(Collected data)
[Start of Attachment]

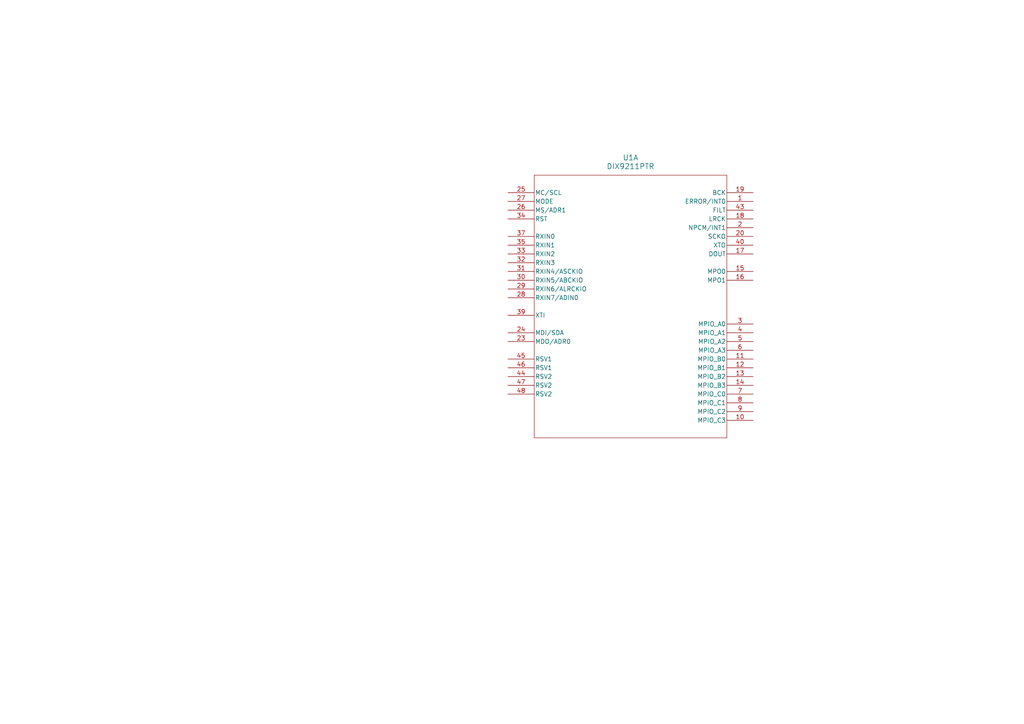
<source format=kicad_sch>
(kicad_sch
	(version 20231120)
	(generator "eeschema")
	(generator_version "8.0")
	(uuid "9d07d535-d628-4466-ae63-9d0e93f2e6e5")
	(paper "A4")
	
	(symbol
		(lib_id "DIX9211PTR:DIX9211PTR")
		(at 147.32 55.88 0)
		(unit 1)
		(exclude_from_sim no)
		(in_bom yes)
		(on_board yes)
		(dnp no)
		(fields_autoplaced yes)
		(uuid "e1380b80-ff12-4f4d-ac37-c779e90caf0e")
		(property "Reference" "U1"
			(at 182.88 45.72 0)
			(effects
				(font
					(size 1.524 1.524)
				)
			)
		)
		(property "Value" "DIX9211PTR"
			(at 182.88 48.26 0)
			(effects
				(font
					(size 1.524 1.524)
				)
			)
		)
		(property "Footprint" "PT48"
			(at 147.32 55.88 0)
			(effects
				(font
					(size 1.27 1.27)
					(italic yes)
				)
				(hide yes)
			)
		)
		(property "Datasheet" "DIX9211PTR"
			(at 147.32 55.88 0)
			(effects
				(font
					(size 1.27 1.27)
					(italic yes)
				)
				(hide yes)
			)
		)
		(property "Description" ""
			(at 147.32 55.88 0)
			(effects
				(font
					(size 1.27 1.27)
				)
				(hide yes)
			)
		)
		(pin "27"
			(uuid "eb4e885d-ad88-4cbf-bc26-e8fb7746a40a")
		)
		(pin "26"
			(uuid "842bef7a-f129-417a-9d65-81ff013fdcd7")
		)
		(pin "40"
			(uuid "25de11da-0cf7-4b71-9c5e-e37db4ec7525")
		)
		(pin "6"
			(uuid "7e04966b-e958-447b-85f5-bd13e304e819")
		)
		(pin "34"
			(uuid "fb4c9f14-bba7-4039-86bd-425ec8861bcd")
		)
		(pin "28"
			(uuid "0487d8f5-2750-464a-af0e-9614deb66b4d")
		)
		(pin "19"
			(uuid "748abefa-6c2f-42b6-90fc-3d4cdfcb507d")
		)
		(pin "4"
			(uuid "f09ffb5f-8d19-477d-a70e-9bd4cb9479f6")
		)
		(pin "20"
			(uuid "0ba03940-d7d1-4b7c-bb8f-293529343b40")
		)
		(pin "22"
			(uuid "5e9a6f6e-6bc0-40ed-a73c-49d8f5f5beb6")
		)
		(pin "8"
			(uuid "5dbbe3f4-7e70-4099-998b-ebdf512c92c6")
		)
		(pin "33"
			(uuid "ccb71ec6-6b29-44a9-b4a6-9320ddd0bee9")
		)
		(pin "5"
			(uuid "537283d8-652b-44f7-a171-5e844073f947")
		)
		(pin "48"
			(uuid "0099c465-25e0-4c39-9c59-1f003180d642")
		)
		(pin "36"
			(uuid "201e6e96-ddb5-4fa7-b94d-4ea149382112")
		)
		(pin "13"
			(uuid "b738a6dd-ec92-4469-97cb-df28a6152a8e")
		)
		(pin "42"
			(uuid "68470cbe-0060-43e5-87e1-ccf76f51b037")
		)
		(pin "30"
			(uuid "d1efc801-c97a-4aac-8181-6b3869247bc6")
		)
		(pin "37"
			(uuid "7b0c09de-b975-4043-b0ac-f0c221da8bfa")
		)
		(pin "7"
			(uuid "4b4a02de-8c1e-4468-a4ee-74480629e126")
		)
		(pin "18"
			(uuid "ef462515-a415-4590-8f31-db8754bb73c0")
		)
		(pin "29"
			(uuid "a00fe5a5-bef3-4a1d-b48e-7754f11f7f26")
		)
		(pin "41"
			(uuid "445b3649-60d0-44db-9beb-6a2c50fbe180")
		)
		(pin "35"
			(uuid "11df7aa2-7a17-4ce7-b260-0829a98437f9")
		)
		(pin "45"
			(uuid "14412517-26b3-49ae-a83e-ac6f368e0d38")
		)
		(pin "2"
			(uuid "677f468a-be13-46aa-ba25-94fc448ca8aa")
		)
		(pin "43"
			(uuid "2f9a2eb6-1040-4231-a182-fb3405fdbd67")
		)
		(pin "1"
			(uuid "9f3732f8-dfae-480d-830e-3807143a1457")
		)
		(pin "14"
			(uuid "0d433f3f-b1c0-4de1-b579-f60f32a51b23")
		)
		(pin "21"
			(uuid "875814ae-2e9c-4c90-9845-fbe652862398")
		)
		(pin "16"
			(uuid "e6a7f168-42e2-4c9e-98db-ce2a92cecff0")
		)
		(pin "32"
			(uuid "b11faf4f-087e-40c2-a5b3-71a613af3c1c")
		)
		(pin "3"
			(uuid "184fea3e-6e46-466f-83fd-90e5ab005d64")
		)
		(pin "39"
			(uuid "09878e76-e40a-4153-b2d1-ac120117f3e0")
		)
		(pin "9"
			(uuid "e3504fea-c50c-4db9-9b23-21e8aed50ed1")
		)
		(pin "38"
			(uuid "35b2bf72-edbd-402c-a9ec-c0c2672ae36f")
		)
		(pin "23"
			(uuid "f68fe2d7-1833-43d7-a3df-971c7aaf8fa3")
		)
		(pin "24"
			(uuid "87993fc6-0c01-4a7e-a23a-f02fd9c4fc11")
		)
		(pin "17"
			(uuid "7f7747a4-89e8-4839-9c17-10e4d9f83df5")
		)
		(pin "31"
			(uuid "eecd7919-f683-4596-9c5c-be24011ed8de")
		)
		(pin "46"
			(uuid "3302fa15-15a2-400e-9853-fb2e5e90c883")
		)
		(pin "10"
			(uuid "78e54f36-9023-48f8-8415-6d8988f76659")
		)
		(pin "11"
			(uuid "451422e4-d46d-4a22-8a65-b4a360506146")
		)
		(pin "15"
			(uuid "82c6fa5f-ef00-4f91-8f8a-90df4da08419")
		)
		(pin "12"
			(uuid "44618428-d17f-4bef-a51c-fbf7412a8cb7")
		)
		(pin "25"
			(uuid "967d01d6-1627-4bbb-a8b1-15dc7992739f")
		)
		(pin "44"
			(uuid "87d23a70-cb26-4636-b736-0a208ad27efe")
		)
		(pin "47"
			(uuid "60513bb0-f4f0-4630-aa90-0ca6c2930442")
		)
		(instances
			(project ""
				(path "/9d07d535-d628-4466-ae63-9d0e93f2e6e5"
					(reference "U1")
					(unit 1)
				)
			)
		)
	)
	(sheet_instances
		(path "/"
			(page "1")
		)
	)
)

</source>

[End of Attachment]

◆ **WRITTEN TASK**
Without the pictures, give back every record precisely as shown.

◆ **RESPONSE TO THIS EXERCISE**
<source format=kicad_sch>
(kicad_sch
	(version 20231120)
	(generator "eeschema")
	(generator_version "8.0")
	(uuid "9d07d535-d628-4466-ae63-9d0e93f2e6e5")
	(paper "A4")
	
	(symbol
		(lib_id "DIX9211PTR:DIX9211PTR")
		(at 147.32 55.88 0)
		(unit 1)
		(exclude_from_sim no)
		(in_bom yes)
		(on_board yes)
		(dnp no)
		(fields_autoplaced yes)
		(uuid "e1380b80-ff12-4f4d-ac37-c779e90caf0e")
		(property "Reference" "U1"
			(at 182.88 45.72 0)
			(effects
				(font
					(size 1.524 1.524)
				)
			)
		)
		(property "Value" "DIX9211PTR"
			(at 182.88 48.26 0)
			(effects
				(font
					(size 1.524 1.524)
				)
			)
		)
		(property "Footprint" "PT48"
			(at 147.32 55.88 0)
			(effects
				(font
					(size 1.27 1.27)
					(italic yes)
				)
				(hide yes)
			)
		)
		(property "Datasheet" "DIX9211PTR"
			(at 147.32 55.88 0)
			(effects
				(font
					(size 1.27 1.27)
					(italic yes)
				)
				(hide yes)
			)
		)
		(property "Description" ""
			(at 147.32 55.88 0)
			(effects
				(font
					(size 1.27 1.27)
				)
				(hide yes)
			)
		)
		(pin "27"
			(uuid "eb4e885d-ad88-4cbf-bc26-e8fb7746a40a")
		)
		(pin "26"
			(uuid "842bef7a-f129-417a-9d65-81ff013fdcd7")
		)
		(pin "40"
			(uuid "25de11da-0cf7-4b71-9c5e-e37db4ec7525")
		)
		(pin "6"
			(uuid "7e04966b-e958-447b-85f5-bd13e304e819")
		)
		(pin "34"
			(uuid "fb4c9f14-bba7-4039-86bd-425ec8861bcd")
		)
		(pin "28"
			(uuid "0487d8f5-2750-464a-af0e-9614deb66b4d")
		)
		(pin "19"
			(uuid "748abefa-6c2f-42b6-90fc-3d4cdfcb507d")
		)
		(pin "4"
			(uuid "f09ffb5f-8d19-477d-a70e-9bd4cb9479f6")
		)
		(pin "20"
			(uuid "0ba03940-d7d1-4b7c-bb8f-293529343b40")
		)
		(pin "22"
			(uuid "5e9a6f6e-6bc0-40ed-a73c-49d8f5f5beb6")
		)
		(pin "8"
			(uuid "5dbbe3f4-7e70-4099-998b-ebdf512c92c6")
		)
		(pin "33"
			(uuid "ccb71ec6-6b29-44a9-b4a6-9320ddd0bee9")
		)
		(pin "5"
			(uuid "537283d8-652b-44f7-a171-5e844073f947")
		)
		(pin "48"
			(uuid "0099c465-25e0-4c39-9c59-1f003180d642")
		)
		(pin "36"
			(uuid "201e6e96-ddb5-4fa7-b94d-4ea149382112")
		)
		(pin "13"
			(uuid "b738a6dd-ec92-4469-97cb-df28a6152a8e")
		)
		(pin "42"
			(uuid "68470cbe-0060-43e5-87e1-ccf76f51b037")
		)
		(pin "30"
			(uuid "d1efc801-c97a-4aac-8181-6b3869247bc6")
		)
		(pin "37"
			(uuid "7b0c09de-b975-4043-b0ac-f0c221da8bfa")
		)
		(pin "7"
			(uuid "4b4a02de-8c1e-4468-a4ee-74480629e126")
		)
		(pin "18"
			(uuid "ef462515-a415-4590-8f31-db8754bb73c0")
		)
		(pin "29"
			(uuid "a00fe5a5-bef3-4a1d-b48e-7754f11f7f26")
		)
		(pin "41"
			(uuid "445b3649-60d0-44db-9beb-6a2c50fbe180")
		)
		(pin "35"
			(uuid "11df7aa2-7a17-4ce7-b260-0829a98437f9")
		)
		(pin "45"
			(uuid "14412517-26b3-49ae-a83e-ac6f368e0d38")
		)
		(pin "2"
			(uuid "677f468a-be13-46aa-ba25-94fc448ca8aa")
		)
		(pin "43"
			(uuid "2f9a2eb6-1040-4231-a182-fb3405fdbd67")
		)
		(pin "1"
			(uuid "9f3732f8-dfae-480d-830e-3807143a1457")
		)
		(pin "14"
			(uuid "0d433f3f-b1c0-4de1-b579-f60f32a51b23")
		)
		(pin "21"
			(uuid "875814ae-2e9c-4c90-9845-fbe652862398")
		)
		(pin "16"
			(uuid "e6a7f168-42e2-4c9e-98db-ce2a92cecff0")
		)
		(pin "32"
			(uuid "b11faf4f-087e-40c2-a5b3-71a613af3c1c")
		)
		(pin "3"
			(uuid "184fea3e-6e46-466f-83fd-90e5ab005d64")
		)
		(pin "39"
			(uuid "09878e76-e40a-4153-b2d1-ac120117f3e0")
		)
		(pin "9"
			(uuid "e3504fea-c50c-4db9-9b23-21e8aed50ed1")
		)
		(pin "38"
			(uuid "35b2bf72-edbd-402c-a9ec-c0c2672ae36f")
		)
		(pin "23"
			(uuid "f68fe2d7-1833-43d7-a3df-971c7aaf8fa3")
		)
		(pin "24"
			(uuid "87993fc6-0c01-4a7e-a23a-f02fd9c4fc11")
		)
		(pin "17"
			(uuid "7f7747a4-89e8-4839-9c17-10e4d9f83df5")
		)
		(pin "31"
			(uuid "eecd7919-f683-4596-9c5c-be24011ed8de")
		)
		(pin "46"
			(uuid "3302fa15-15a2-400e-9853-fb2e5e90c883")
		)
		(pin "10"
			(uuid "78e54f36-9023-48f8-8415-6d8988f76659")
		)
		(pin "11"
			(uuid "451422e4-d46d-4a22-8a65-b4a360506146")
		)
		(pin "15"
			(uuid "82c6fa5f-ef00-4f91-8f8a-90df4da08419")
		)
		(pin "12"
			(uuid "44618428-d17f-4bef-a51c-fbf7412a8cb7")
		)
		(pin "25"
			(uuid "967d01d6-1627-4bbb-a8b1-15dc7992739f")
		)
		(pin "44"
			(uuid "87d23a70-cb26-4636-b736-0a208ad27efe")
		)
		(pin "47"
			(uuid "60513bb0-f4f0-4630-aa90-0ca6c2930442")
		)
		(instances
			(project ""
				(path "/9d07d535-d628-4466-ae63-9d0e93f2e6e5"
					(reference "U1")
					(unit 1)
				)
			)
		)
	)
	(sheet_instances
		(path "/"
			(page "1")
		)
	)
)

</source>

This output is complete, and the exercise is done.